Bir Anekdot: Aidiyetlik Özgür İradenin Çok Daha Yaşatılması İle İlgili Olan, Sevgisel Bağlılıkları Tanımlayan Bir Aitlik Durumudur...
Aidiyet, kendini bir yere ait hissetmekten kaynaklanan bağlı olma halini tanımlayan bir kavramdır. Bu his sayesinde kendisini ait hissettiği yere karşı ileri derecede bir güven, inanç, bağlılık sağlanır ve bu hissin oluştuğu alanlar her zaman O'nun en çok rahat olduğu yerler olur. Aidiyet hissedilen alanlarda ve bunun kabul edildiği yerler genellikle varlıkların aile olarak tanımladığı, yuva olarak tanımladığı, kendilerini bilgiler açısından uygun gördükleri yerler olarak sayılır ve bir varlığın en çok aidiyet hissettiği alan, kendi varlıksal alanlarıdır.

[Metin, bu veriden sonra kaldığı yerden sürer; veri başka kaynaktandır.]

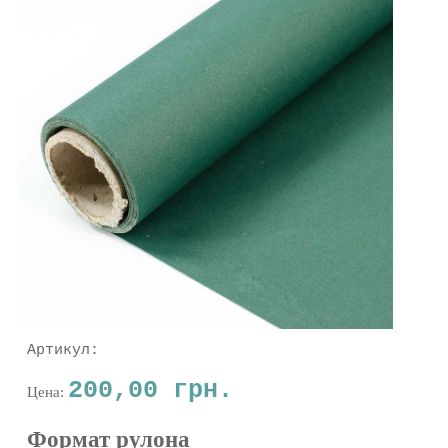
Артикул:
200,00 грн.
Цена:
Формат рулона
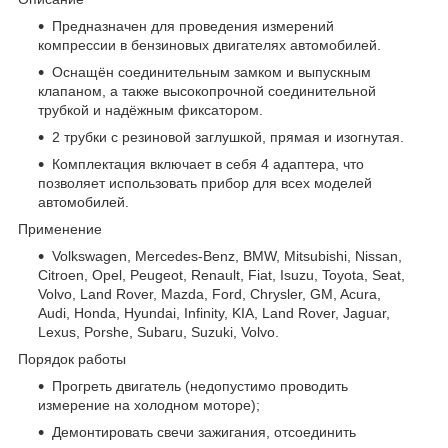
Предназначен для проведения измерений
компрессии в бензиновых двигателях автомобилей.
Оснащён соединительным замком и выпускным
клапаном, а также высокопрочной соединительной
трубкой и надёжным фиксатором.
2 трубки с резиновой заглушкой, прямая и изогнутая.
Комплектация включает в себя 4 адаптера, что
позволяет использовать прибор для всех моделей
автомобилей.
Применение
Volkswagen, Mercedes-Benz, BMW, Mitsubishi, Nissan,
Citroen, Opel, Peugeot, Renault, Fiat, Isuzu, Toyota, Seat,
Volvo, Land Rover, Mazda, Ford, Chrysler, GM, Acura,
Audi, Honda, Hyundai, Infinity, KIA, Land Rover, Jaguar,
Lexus, Porshe, Subaru, Suzuki, Volvo.
Порядок работы
Прогреть двигатель (недопустимо проводить
измерение на холодном моторе);
Демонтировать свечи зажигания, отсоединить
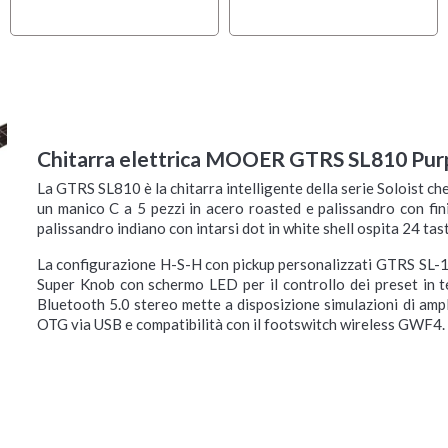
Chitarra elettrica MOOER GTRS SL810 Pur
La GTRS SL810 è la chitarra intelligente della serie Soloist c
un manico C a 5 pezzi in acero roasted e palissandro con finit
palissandro indiano con intarsi dot in white shell ospita 24 tasti 
La configurazione H-S-H con pickup personalizzati GTRS SL-1N
Super Knob con schermo LED per il controllo dei preset in 
Bluetooth 5.0 stereo mette a disposizione simulazioni di ampli
OTG via USB e compatibilità con il footswitch wireless GWF4.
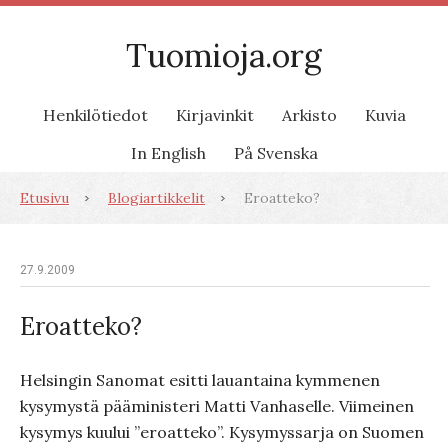
Tuomioja.org
Henkilötiedot
Kirjavinkit
Arkisto
Kuvia
In English
På Svenska
Etusivu
Blogiartikkelit
Eroatteko?
27.9.2009
Eroatteko?
Helsingin Sanomat esitti lauantaina kymmenen
kysymystä pääministeri Matti Vanhaselle. Viimeinen
kysymys kuului ”eroatteko”. Kysymyssarja on Suomen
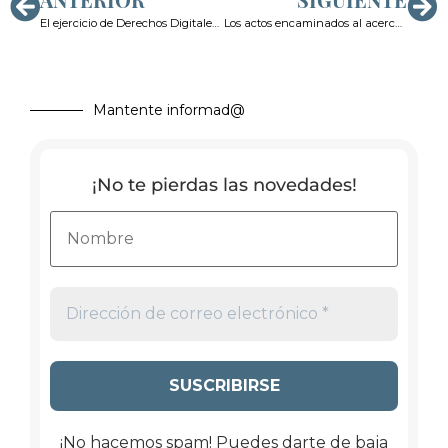
El ejercicio de Derechos Digitales en caso de Suplantación de Identidad
Los actos encaminados al acercamiento en el delito de ciberacoso sexual de menores
Mantente informad@
¡No te pierdas las novedades!
¡No hacemos spam! Puedes darte de baja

Kendi varlığının özellikleri, enerjileri, kendi bilgileri, duyuları ve bunların bütünlüğünden oluşan alan, varlığın kendi alanı anlamına gelir ve asıl aidiyetlik kavramı burada anlamlaşır. Varlık kendisini bu şekilde bir aidiyet hissi ve kavramı ile kendi özelliklerine ait hissetmedikçe ve bunun için çabalamadıkça faydalı sonuçlar elde edemez.
Ancak dünya yaşamında da varlıkların aile gibi, akraba gibi ve kendilerinin bileceği şekilde kendilerini ait hissettikleri alanlar, bölgeler, topluluklar bulunur ancak bu aitlik konusu özgür iradelerini teslim edecek şekilde değil, ait olmasıyla o alana karşı bir sorumluluk hissetmesi, bir bağ hissetmesi şeklindeki tanımla anlatılmak istenen açıklanabilir.